-- Start of TEXT TO READ --

Wednesday, May 06, 2015

Cities, engines of innovation

says Edward Glaeser. Another version which may need subscription is in Scientific American. Paul Romer has been talking about charter cities. He recently ties it up with Pritchett criteria discussed here by Tyler Cowen. Romer's post Urbanization passes the Pritchett Test actually muddies the issues, I think. He first belittles micro-initiatives:
"In a characteristically incisive blog post, Lant expresses skepticism about the value of micro-initiatives that are being tried as strategies for encouraging economic development because they are easy to evaluate rather than because experience suggests that they have worked at a scale that is comparable to the problem that policy should address.

-- End of TEXT TO READ --

GIVEN TASK A:
Say whether each statement agrees with the blog post on cities, answering yes or no and quoting the deciding words from the post: (i) Romer's post is titled "Urbanization passes the Pritchett Test." (ii) The writer thinks Romer's post makes the issues clearer. (iii) Tyler Cowen discussed the Pritchett criteria.
GIVEN TASK B:
According to the blog post on cities, what does Romer belittle first?
GIVEN TASK C:
Please write the next part of the blog post on cities, picking up after its last sentence.
The items after the blog post on cities are separate material.

-- Start of RECORD EXCERPTS --

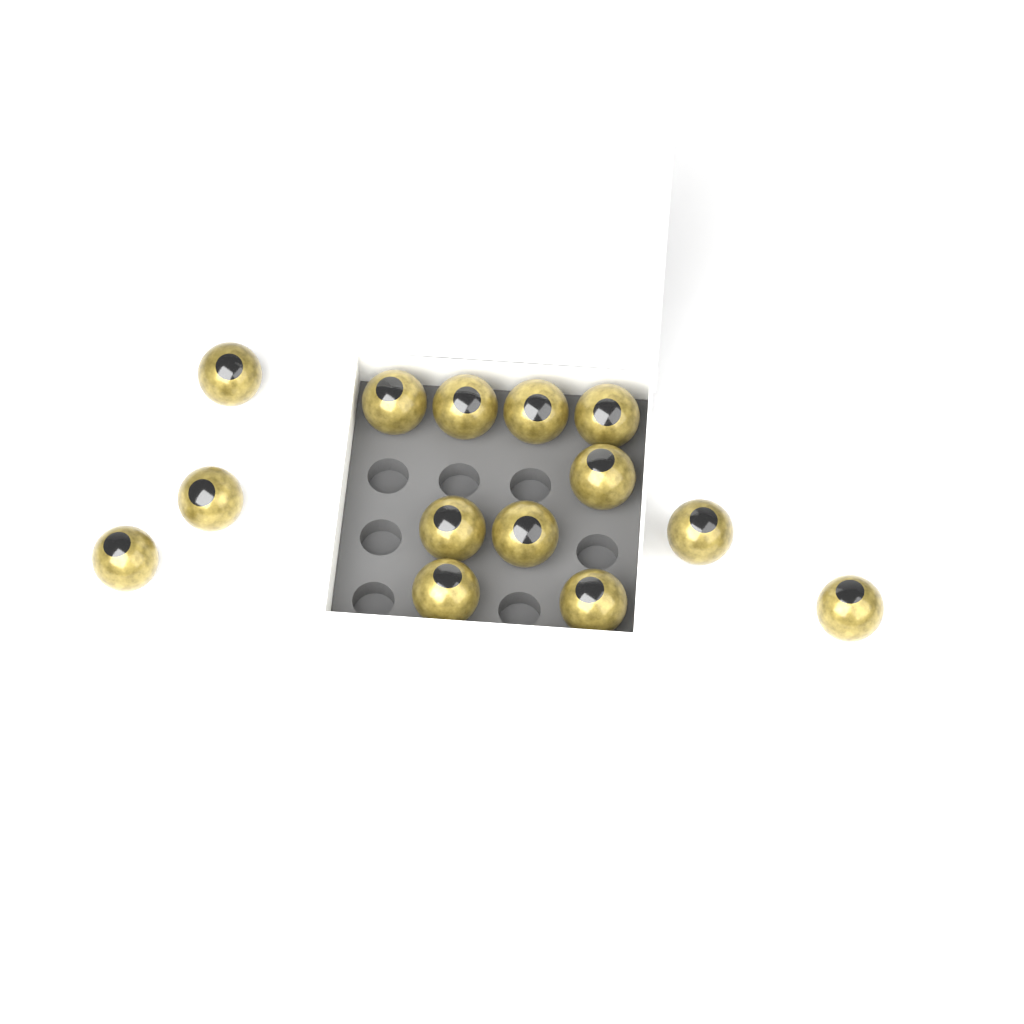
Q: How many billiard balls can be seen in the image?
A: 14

-- End of RECORD EXCERPTS --
-- Start of RECORD EXCERPTS --

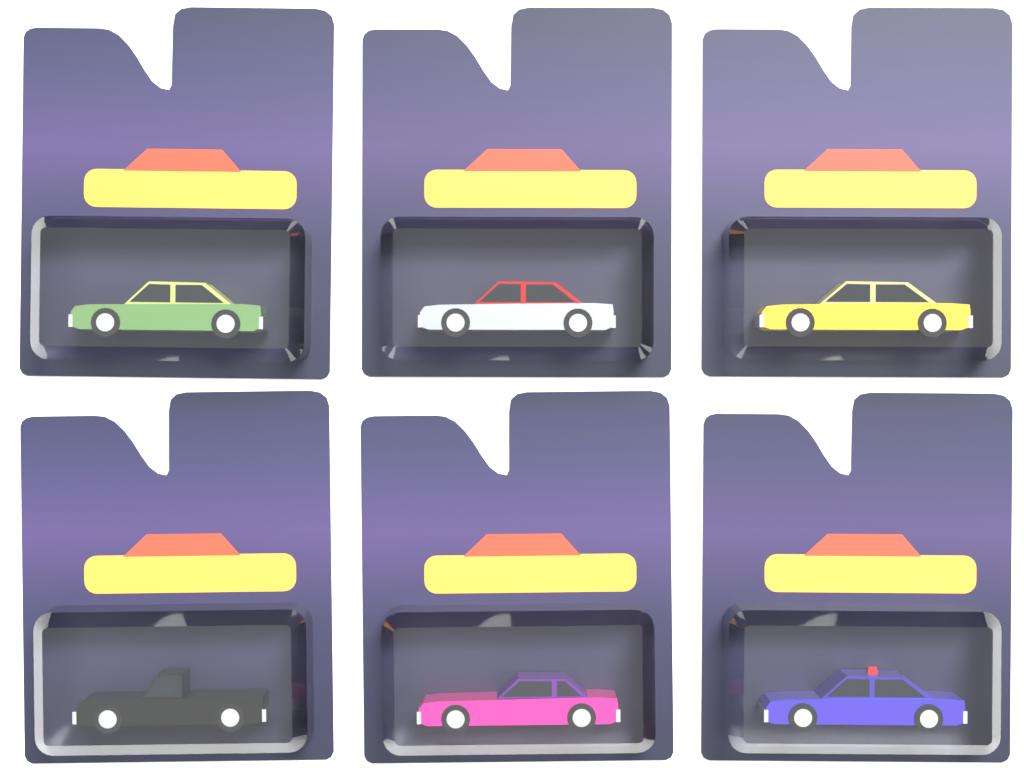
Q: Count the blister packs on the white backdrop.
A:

-- End of RECORD EXCERPTS --

RESPONSE A:
(i) Yes: "Romer's post Urbanization passes the Pritchett Test"
(ii) No: "actually muddies the issues, I think"
(iii) Yes: "Pritchett criteria discussed here by Tyler Cowen"

RESPONSE B:
Micro-initiatives.

RESPONSE C:
He recalls his experience as a member of a team with members from many developed countries that was evaluating a program in India that financed women’s self-help groups. A woman from West Bengal who had answered their questions said to the team, “You all are from countries that are much richer and doing much better than our country so your country’s women’s self-help groups must also be much better, tell us how women’s self-help groups work in your country.” Quoting now from Lant’s account:
We all looked at each other blankly as none of us had any idea whether there even were at any time in our countries’ history such a thing as “women’s self-help groups” … (much less government program for promoting them). We also had no idea how to explain that, yes, all of our countries are now developed but no, all of our countries did this without a major role from women’s self-help groups at any time (or if there were a role we development experts were collectively ignorant of it), but yes, women’s self-help groups promote development.'
There are many criticisms of this in the comments of the discussion in Economist's View . From my comment there: "In "The causes of progress" by Todd: There are two maps of Europe on pages 32-33; the first about countries with national product per capita exceeding $10,000 in 1979 and age at marriage of women over 27 around 1840.The two are essentially identical.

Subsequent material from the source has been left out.